Sektor Pertanian di Era Tekhnologi 4.0


Kini jaman tekhnologi komunikasi. Sejak ditemukannya Handphone(HP) pada tahun 90an, berangsur angsur handphone menjadi kebutuhan utama dalam berkomunikasi. Saat ini, siapa yg tidak punya handphone? profesi apa yang tidak perlu informasi cepat? Golongan masyarakat mana yang tidak memerlukan komunikasi canggih. Jika dulu kebutuhan akan sandang, pangan dan papan merupakan kebutuhan utama (primer) maka saat ini handphone dapat ditambahkan dalam kelompok kebutuhan primer ini. Jika dulu HP merupakan barang mewah dan mahal yang hanya bisa dibeli oleh masyarakat kelas atas, hal ini tidak berlaku untuk saat ini.
HP dengan harganya yang relatif terjangka maka sangat mudah masyarakat untuk membelinya, bahkan lapisan masyarakat terbawah sekalipun. Petani dan buruh tani saat berangkat ke sawah dan ladang tidak lupa membawa HP nya. Petani di pedesaan sekalipun sebagian besar sudah menikmati jaringan telekomunikasi ini. Menara penghubung (Base Transceiver Station-BTS) milik operator telepon sudah hadir diseluruh pelosok desa. Pertanyaanya: sudahkah mereka menikmati benefit/manfaat yang lebih besar dari sekedar telepon, kirim teks, kirim photo, video dan mencari hiburan lainnya?. Bukankah dengan HP yang mereka miliki itu dapat dimanfaatkan untuk mencari keuntungan lebih besar dengan  aplikasi yang tersedia.
Menurut Badan Pusat Statistik (BPS) penduduk yang bekerja di sektor pertanian sangat tinggi jumlahnya kisaran 32% dari jumlah penduduk yang bekerja. Dengan demikian sektor pertanian ini merupakan sektor dengan kontribusi terbesar pada struktur lapangan pekerjaan. Sementara dengan kemajuan tekhnologi aplikasi dan SDM yang dapat menciptakannya untuk membantu mereka juga relatif banyak di Indonesia. Kenyataanya beberapa aplikasi untuk membantu petani memasarkan hasil sawah ladangnya sudah tersedia namun belum termanfaatkan dengan baik.
Aplikasi memang seharusnya friend user, disesuaikan dengan tingkat pendidikan para petani. Para petani harusnya dimudahkan menggunakan aplikasi sejak log in sampai tahap penggunaan sehari-hari.
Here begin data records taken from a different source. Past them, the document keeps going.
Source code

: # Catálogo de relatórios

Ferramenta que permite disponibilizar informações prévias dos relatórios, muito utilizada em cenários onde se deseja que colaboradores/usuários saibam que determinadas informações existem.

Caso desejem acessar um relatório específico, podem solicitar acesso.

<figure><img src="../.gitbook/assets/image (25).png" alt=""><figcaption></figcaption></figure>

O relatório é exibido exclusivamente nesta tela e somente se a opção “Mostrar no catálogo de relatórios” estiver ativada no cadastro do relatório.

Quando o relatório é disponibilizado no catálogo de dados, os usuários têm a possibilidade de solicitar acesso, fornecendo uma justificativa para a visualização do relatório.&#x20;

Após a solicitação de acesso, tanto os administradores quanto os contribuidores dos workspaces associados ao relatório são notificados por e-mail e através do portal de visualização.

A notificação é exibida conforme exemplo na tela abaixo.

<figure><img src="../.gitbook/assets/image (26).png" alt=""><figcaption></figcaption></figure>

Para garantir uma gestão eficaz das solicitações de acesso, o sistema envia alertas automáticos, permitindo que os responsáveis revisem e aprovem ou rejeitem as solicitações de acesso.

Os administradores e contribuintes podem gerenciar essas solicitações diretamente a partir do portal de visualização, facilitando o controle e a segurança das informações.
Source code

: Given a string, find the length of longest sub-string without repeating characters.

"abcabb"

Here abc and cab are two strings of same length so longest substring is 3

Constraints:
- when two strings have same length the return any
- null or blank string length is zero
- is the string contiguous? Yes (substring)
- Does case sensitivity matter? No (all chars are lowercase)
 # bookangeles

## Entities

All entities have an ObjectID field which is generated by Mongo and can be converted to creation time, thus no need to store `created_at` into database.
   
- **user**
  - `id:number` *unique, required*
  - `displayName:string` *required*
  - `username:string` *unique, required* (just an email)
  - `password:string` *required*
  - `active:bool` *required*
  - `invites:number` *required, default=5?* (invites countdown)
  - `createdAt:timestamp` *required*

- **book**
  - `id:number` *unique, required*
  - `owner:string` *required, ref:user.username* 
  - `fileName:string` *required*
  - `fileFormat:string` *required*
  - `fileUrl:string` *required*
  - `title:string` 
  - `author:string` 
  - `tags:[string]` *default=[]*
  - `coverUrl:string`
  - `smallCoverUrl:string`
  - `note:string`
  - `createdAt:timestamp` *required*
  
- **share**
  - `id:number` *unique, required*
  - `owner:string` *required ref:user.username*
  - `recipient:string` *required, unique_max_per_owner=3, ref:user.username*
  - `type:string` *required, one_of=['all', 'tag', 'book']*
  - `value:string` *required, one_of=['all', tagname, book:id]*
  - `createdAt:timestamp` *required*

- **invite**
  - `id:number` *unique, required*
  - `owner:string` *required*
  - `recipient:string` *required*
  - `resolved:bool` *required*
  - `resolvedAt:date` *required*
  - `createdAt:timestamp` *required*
Adanya aplikasi bagi petani ini harus mencakup tahapan pra tanam, pemeliharaan, pra panen dan pasca panen. Idealnya aplikasi ini terintegrasi dengan pemerintah dalam hal ini dinas pertanian, lembaga keuangan , KUD sebagai penyedia modal, penyalur pupuk dan obat-obatan, hingga pihak pengelola pasar. Jika demikian maka petani akan memperoleh keuntungan yang maksimal. Selama ini petani diakui atau tidak, menjadi obyek mencari keuntungan oleh para tengkulak dan pemilik modal lainnya.
Boleh dikatakan petani yang menanam, memelihara, merawat, dan menanggung resiko gagal panen atau harga jatuh, keuntunganya yang diperoleh selisih jauh jika dibandingkan dengan para tengkulak. Keberadaan tengkulak memang dibutuhkan karena mereka berperan sebagai tongkat estafet memasarkan hasil pertanian tetapi jika petani dapat langsung memasarkan produknya maka akan memperoleh keuntungan yang lebih besar. Hanya akses permodalan dan akses pasar yang tidak dimilikinya. Petani selalu dipihak yang lemah. Memang bukan sepenuhnya penderitaan petani disebabkan oleh ulah tengkulak, tetapi manajemen penanaman atau pola tanam juga harus dibenahi.